When the excitement died, and Hanson put his gun away, Lucas said, “Ah Jesus,” put his hips on the edge of the dumpster, swiveled, and let himself drop inside. The mass of cardboard—it was mostly cardboard—was saturated with various fluids, and was soft and slippery underfoot, almost like walking on moss.
He was breathing through his mouth, but with a nose full of Vicks, couldn’t smell much of the crap anyway. He said, “Get out of the way,” and bent and started throwing cardboard over the side, watching carefully where he put his fingers, looking for needles. In two minutes, his gloves and lower legs were covered with rotting cheese and tomato sauce, and another rat made a break for it, running up the corner, and again the guys outside yelled at it, and Lucas threw more crap over the side.
He’d been digging for five or six minutes when a patrol car turned into the alley and the light bar flared, and Lester walked around and yelled, “Turn the goddamn light off,” and the light died. A patrol cop shouted back, “We got a call on you guys. . . . What’s going on?”
“Had to check the dumpster,” Lester said.
Lucas peered over the edge of the dumpster at the car, and one of the cops inside said, “Hey, it’s Davenport.”
The other guy started laughing, and then called, “Hey, plainclothes.”
“Fuck you,” Lucas shouted back, and started throwing more crap out.

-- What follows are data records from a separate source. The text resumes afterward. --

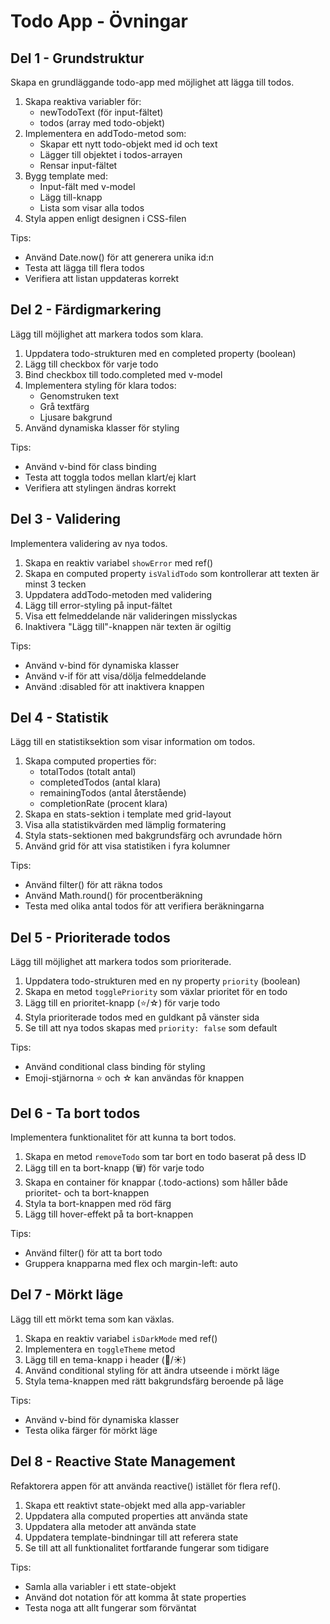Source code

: # Todo App - Övningar

## Del 1 - Grundstruktur

Skapa en grundläggande todo-app med möjlighet att lägga till todos.

1. Skapa reaktiva variabler för:
   - newTodoText (för input-fältet)
   - todos (array med todo-objekt)
2. Implementera en addTodo-metod som:
   - Skapar ett nytt todo-objekt med id och text
   - Lägger till objektet i todos-arrayen
   - Rensar input-fältet
3. Bygg template med:
   - Input-fält med v-model
   - Lägg till-knapp
   - Lista som visar alla todos
4. Styla appen enligt designen i CSS-filen

Tips:

- Använd Date.now() för att generera unika id:n
- Testa att lägga till flera todos
- Verifiera att listan uppdateras korrekt

## Del 2 - Färdigmarkering

Lägg till möjlighet att markera todos som klara.

1. Uppdatera todo-strukturen med en completed property (boolean)
2. Lägg till checkbox för varje todo
3. Bind checkbox till todo.completed med v-model
4. Implementera styling för klara todos:
   - Genomstruken text
   - Grå textfärg
   - Ljusare bakgrund
5. Använd dynamiska klasser för styling

Tips:

- Använd v-bind för class binding
- Testa att toggla todos mellan klart/ej klart
- Verifiera att stylingen ändras korrekt

## Del 3 - Validering

Implementera validering av nya todos.

1. Skapa en reaktiv variabel `showError` med ref()
2. Skapa en computed property `isValidTodo` som kontrollerar att texten är minst 3 tecken
3. Uppdatera addTodo-metoden med validering
4. Lägg till error-styling på input-fältet
5. Visa ett felmeddelande när valideringen misslyckas
6. Inaktivera "Lägg till"-knappen när texten är ogiltig

Tips:

- Använd v-bind för dynamiska klasser
- Använd v-if för att visa/dölja felmeddelande
- Använd :disabled för att inaktivera knappen

## Del 4 - Statistik

Lägg till en statistiksektion som visar information om todos.

1. Skapa computed properties för:
   - totalTodos (totalt antal)
   - completedTodos (antal klara)
   - remainingTodos (antal återstående)
   - completionRate (procent klara)
2. Skapa en stats-sektion i template med grid-layout
3. Visa alla statistikvärden med lämplig formatering
4. Styla stats-sektionen med bakgrundsfärg och avrundade hörn
5. Använd grid för att visa statistiken i fyra kolumner

Tips:

- Använd filter() för att räkna todos
- Använd Math.round() för procentberäkning
- Testa med olika antal todos för att verifiera beräkningarna

## Del 5 - Prioriterade todos

Lägg till möjlighet att markera todos som prioriterade.

1. Uppdatera todo-strukturen med en ny property `priority` (boolean)
2. Skapa en metod `togglePriority` som växlar prioritet för en todo
3. Lägg till en prioritet-knapp (⭐/☆) för varje todo
4. Styla prioriterade todos med en guldkant på vänster sida
5. Se till att nya todos skapas med `priority: false` som default

Tips:

- Använd conditional class binding för styling
- Emoji-stjärnorna ⭐ och ☆ kan användas för knappen

## Del 6 - Ta bort todos

Implementera funktionalitet för att kunna ta bort todos.

1. Skapa en metod `removeTodo` som tar bort en todo baserat på dess ID
2. Lägg till en ta bort-knapp (🗑️) för varje todo
3. Skapa en container för knappar (.todo-actions) som håller både prioritet- och ta bort-knappen
4. Styla ta bort-knappen med röd färg
5. Lägg till hover-effekt på ta bort-knappen

Tips:

- Använd filter() för att ta bort todo
- Gruppera knapparna med flex och margin-left: auto

## Del 7 - Mörkt läge

Lägg till ett mörkt tema som kan växlas.

1. Skapa en reaktiv variabel `isDarkMode` med ref()
2. Implementera en `toggleTheme` metod
3. Lägg till en tema-knapp i header (🌙/☀️)
4. Använd conditional styling för att ändra utseende i mörkt läge
5. Styla tema-knappen med rätt bakgrundsfärg beroende på läge

Tips:

- Använd v-bind för dynamiska klasser
- Testa olika färger för mörkt läge

## Del 8 - Reactive State Management

Refaktorera appen för att använda reactive() istället för flera ref().

1. Skapa ett reaktivt state-objekt med alla app-variabler
2. Uppdatera alla computed properties att använda state
3. Uppdatera alla metoder att använda state
4. Uppdatera template-bindningar till att referera state
5. Se till att all funktionalitet fortfarande fungerar som tidigare

Tips:

- Samla alla variabler i ett state-objekt
- Använd dot notation för att komma åt state properties
- Testa noga att allt fungerar som förväntat
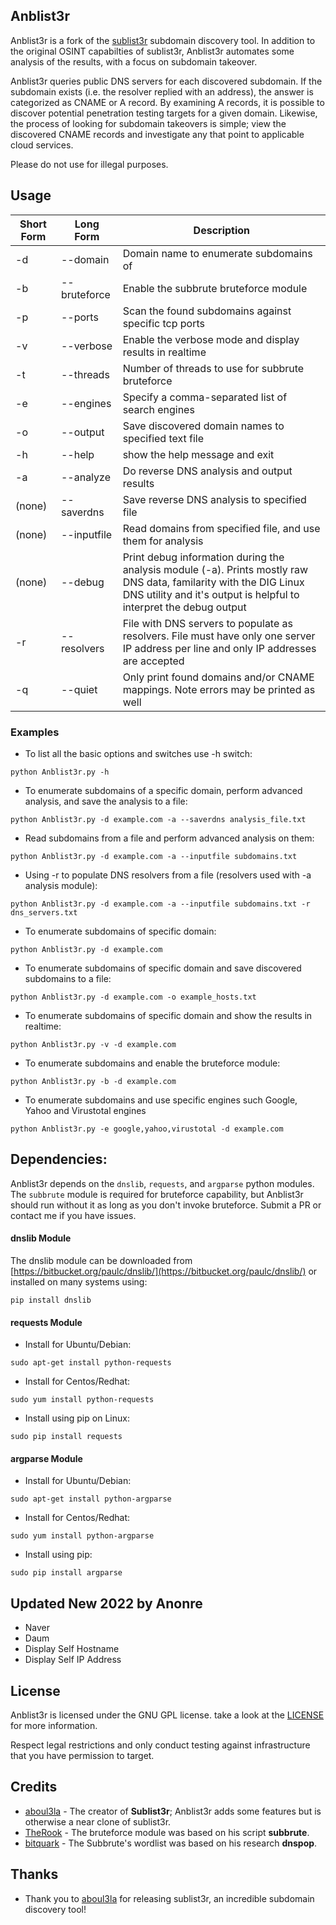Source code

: ## Anblist3r

Anblist3r is a fork of the [sublist3r](https://github.com/aboul3la/sublist3r) subdomain discovery tool. In addition to the original OSINT capabilties of sublist3r, Anblist3r automates some analysis of the results, with a focus on subdomain takeover.

Anblist3r queries public DNS servers for each discovered subdomain. If the subdomain exists (i.e. the resolver replied with an address), the answer is categorized as CNAME or A record. By examining A records, it is possible to discover potential penetration testing targets for a given domain. Likewise, the process of looking for subdomain takeovers is simple; view the discovered CNAME records and investigate any that point to applicable cloud services.

Please do not use for illegal purposes.

## Usage

Short Form    | Long Form     | Description
------------- | ------------- |-------------
-d            | --domain      | Domain name to enumerate subdomains of
-b            | --bruteforce  | Enable the subbrute bruteforce module
-p            | --ports       | Scan the found subdomains against specific tcp ports
-v            | --verbose     | Enable the verbose mode and display results in realtime
-t            | --threads     | Number of threads to use for subbrute bruteforce
-e            | --engines     | Specify a comma-separated list of search engines
-o            | --output      | Save discovered domain names to specified text file
-h            | --help        | show the help message and exit
-a            | --analyze     | Do reverse DNS analysis and output results
(none)        | --saverdns    | Save reverse DNS analysis to specified file
(none)        | --inputfile   | Read domains from specified file, and use them for analysis
(none)        | --debug       | Print debug information during the analysis module (-a). Prints mostly raw DNS data, familarity with the DIG Linux DNS utility and it's output is helpful to interpret the debug output
-r            | --resolvers   | File with DNS servers to populate as resolvers. File must have only one server IP address per line and only IP addresses are accepted
-q            | --quiet       | Only print found domains and/or CNAME mappings. Note errors may be printed as well

### Examples

* To list all the basic options and switches use -h switch:

```python Anblist3r.py -h```

* To enumerate subdomains of a specific domain, perform advanced analysis, and save the analysis to a file:

``python Anblist3r.py -d example.com -a --saverdns analysis_file.txt``

* Read subdomains from a file and perform advanced analysis on them:

``python Anblist3r.py -d example.com -a --inputfile subdomains.txt``

* Using -r to populate DNS resolvers from a file (resolvers used with -a analysis module):

``python Anblist3r.py -d example.com -a --inputfile subdomains.txt -r dns_servers.txt``

* To enumerate subdomains of specific domain:

``python Anblist3r.py -d example.com``

* To enumerate subdomains of specific domain and save discovered subdomains to a file:

``python Anblist3r.py -d example.com -o example_hosts.txt``

* To enumerate subdomains of specific domain and show the results in realtime:

``python Anblist3r.py -v -d example.com``

* To enumerate subdomains and enable the bruteforce module:

``python Anblist3r.py -b -d example.com``

* To enumerate subdomains and use specific engines such Google, Yahoo and Virustotal engines

``python Anblist3r.py -e google,yahoo,virustotal -d example.com``


## Dependencies:
Anblist3r depends on the `dnslib`, `requests`, and `argparse` python modules. The `subbrute` module is required for bruteforce capability, but Anblist3r should run without it as long as you don't invoke bruteforce. Submit a PR or contact me if you have issues.

#### dnslib Module

The dnslib module can be downloaded from [https://bitbucket.org/paulc/dnslib/](https://bitbucket.org/paulc/dnslib/) or installed on many systems using:

``pip install dnslib``


#### requests Module

- Install for Ubuntu/Debian:
```
sudo apt-get install python-requests
```

- Install for Centos/Redhat:
```
sudo yum install python-requests
```

- Install using pip on Linux:
```
sudo pip install requests
```

#### argparse Module

- Install for Ubuntu/Debian:
```
sudo apt-get install python-argparse
```

- Install for Centos/Redhat:
```
sudo yum install python-argparse
``` 

- Install using pip:
```
sudo pip install argparse
```
## Updated New 2022 by Anonre
- Naver
- Daum
- Display Self Hostname
- Display Self IP Address

## License

Anblist3r is licensed under the GNU GPL license. take a look at the [LICENSE](https://github.com/fleetcaptain/Anblist3r/blob/master/LICENSE) for more information.

Respect legal restrictions and only conduct testing against infrastructure that you have permission to target.

## Credits

* [aboul3la](https://github.com/aboul3la/sublist3r) - The creator of **Sublist3r**; Anblist3r adds some features but is otherwise a near clone of sublist3r. 
* [TheRook](https://github.com/TheRook/) - The bruteforce module was based on his script **subbrute**.
* [bitquark](https://github.com/bitquark) - The Subbrute's wordlist was based on his research **dnspop**.

## Thanks

* Thank you to [aboul3la](https://github.com/aboul3la/) for releasing sublist3r, an incredible subdomain discovery tool!

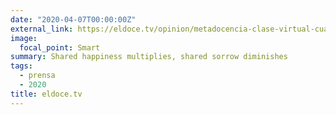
 ```yaml
---
date: "2020-04-07T00:00:00Z"
external_link: https://eldoce.tv/opinion/metadocencia-clase-virtual-cuarentena-coronavirus-la-felicidad-compartida-se-multiplica-la-pena-compartida-disminuye_97495
image:
  focal_point: Smart
summary: Shared happiness multiplies, shared sorrow diminishes
tags:
  - prensa
  - 2020
title: eldoce.tv 
---
```


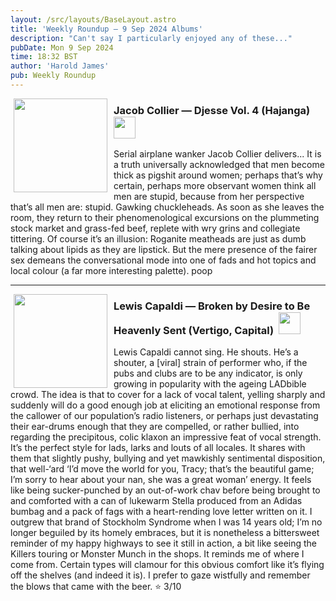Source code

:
 ```yaml
---
layout: /src/layouts/BaseLayout.astro
title: 'Weekly Roundup — 9 Sep 2024 Albums'
description: "Can't say I particularly enjoyed any of these..."
pubDate: Mon 9 Sep 2024
time: 18:32 BST
author: 'Harold James'
pub: Weekly Roundup
---
```

<img src="https://theyakemperor.neocities.org/Images/djesse4.jpg" style="width:150px;height:auto;padding-right:10px;padding-left:5px;float:left;">
<h3 style="margin-left:5px;">Jacob Collier — Djesse Vol. 4 (Hajanga) &nbsp;<img src="https://theyakemperor.neocities.org/Images/ukflag.webp" style="width:35px;height:auto;"></h3> 

Serial airplane wanker Jacob Collier delivers... It is a truth universally acknowledged that men become thick as pigshit around women; perhaps that’s why certain, perhaps more observant women think all men are stupid, because from her perspective that’s all men are: stupid. Gawking chuckleheads. As soon as she leaves the room, they return to their phenomenological excursions on the plummeting stock market and grass-fed beef, replete with wry grins and collegiate tittering. Of course it’s an illusion: Roganite meatheads are just as dumb talking about lipids as they are lipstick. But the mere presence of the fairer sex demeans the conversational mode into one of fads and hot topics and local colour (a far more interesting palette). poop

<hr>
<img src="https://theyakemperor.neocities.org/Images/capaldus.png" style="width:150px;height:auto;padding-right:10px;padding-left:5px;float:left;">
<h3 style="margin-left:5px;">Lewis Capaldi — Broken by Desire to Be Heavenly Sent (Vertigo, Capital) &nbsp;<img src="https://theyakemperor.neocities.org/Images/ukflag.webp" style="width:35px;height:auto;"></h3>

Lewis Capaldi cannot sing. He shouts. He’s a shouter, a [viral] strain of performer who, if the pubs and clubs are to be any indicator, is only growing in popularity with the ageing LADbible crowd. The idea is that to cover for a lack of vocal talent, yelling sharply and suddenly will do a good enough job at eliciting an emotional response from the callower of our population’s radio listeners, or perhaps just devastating their ear-drums enough that they are compelled, or rather bullied, into regarding the precipitous, colic klaxon an impressive feat of vocal strength. It’s the perfect style for lads, larks and louts of all locales. It shares with them that slightly pushy, bullying and yet mawkishly sentimental disposition, that well-‘ard ‘I’d move the world for you, Tracy; that’s the beautiful game; I’m sorry to hear about your nan, she was a great woman’ energy. It feels like being sucker-punched by an out-of-work chav before being brought to and comforted with a can of lukewarm Stella produced from an Adidas bumbag and a pack of fags with a heart-rending love letter written on it. I outgrew that brand of Stockholm Syndrome when I was 14 years old; I’m no longer beguiled by its homely embraces, but it is nonetheless a bittersweet reminder of my happy highways to see it still in action, a bit like seeing the Killers touring or Monster Munch in the shops. It reminds me of where I come from. Certain types will clamour for this obvious comfort like it’s flying off the shelves (and indeed it is). I prefer to gaze wistfully and remember the blows that came with the beer. ⭐ 3/10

The car left, and Sloan asked, “How’s it going?”
“Fuck you.”
They all laughed.
HALFWAY DOWN, Lucas found the box.
It was sitting flat on its bottom, as though it had been carefully placed inside the dumpster, a box that you might use to move books, its top flaps carefully interleaved. “Got something,” he reported.
“Get it out,” Lester said.
“Sort of stuck in here . . .” He threw more crap over the side, excavating around it. The box had been soaked in sludge on one side—mostly grease, with a little tomato sauce—and had weakened. He cleared a space all the way around it, then slipped a hand beneath it, and lifted it out.
He put the box on the top of the stepladder, boosted himself onto the edge of the dumpster, swung his legs over, and carried the box down. He put it on the ground under the door light, moth shadows flicking crazily across it, and as the other four crowded around, pulled the flaps apart.
Inside were two small pairs of jeans, carefully folded, a small brassiere, and a white blouse.
“Motherfucker,” Lester said.
“They’re dead. I told you they were dead,” Hanson said.
Sloan’s hands were in his hair, holding on, as though he couldn’t stand his thoughts. Lacey had been smoking a cigarette, and turned away, dropped it in the alley and stomped it out, as though he were angry at the butt.
Lucas carried the soggy box around to Hanson’s car and put it in the trunk, and asked, “When are you gonna get Mr. Jones down there?”
“I’ll call him from the office after I talk to Daniel,” Lester said.
“I want to be there,” Lucas said. “But I gotta get cleaned up. Wait for me.”
“You’re not important enough to wait for,” Hanson said. “So you better hurry.”
Lucas headed for his Jeep, and Lacey called after him, “Who’s going to throw this shit back in the dumpster?”
“I investigate, I don’t clean up,” Lucas yelled back, and then he was in his Jeep and rolling.
AT HIS APARTMENT, he stripped naked, put all the clothes except his boots and the newer canvas shirt in a garbage bag and threw it at the door. He put the shirt in another garbage bag, and left it on the kitchen table; he’d take it to a laundromat and wash it for an hour or so. The boots he carried back to the shower, and washed them with soap and hot water, until they looked clean, then left them on the floor to dry out. He scrubbed himself down, washed his hair, dried, dressed, picked up the garbage bag by the door, threw it in the trash on the way out, and headed downtown.
The box was on Daniel’s desk, sitting on top of a pile of newspaper. Daniel was sitting behind his desk, while Sloan and Lester took the two guest chairs. Hanson wasn’t around. An amused look flitted across Daniel’s face when Lucas walked in, and he said, “They tell me you smelled worse than the box.”
“They were right,” Lucas said. “I ruined about fifty bucks’ worth of clothes, if I manage to save the boots. You’ll be getting the bill.”
“Go ahead and put in for the boots,” Daniel said. “A little bonus.”
“Is Jones on the way?” Lucas asked.
“Talked to him five minutes ago,” Sloan said. “He’s coming.”
“But it’s theirs,” Daniel said. “The girls’.” There was no doubt in his voice.
They all sat there, for a moment, in silence, and then Lucas said, “I’d like to know a little more about that nine-one-one tip.”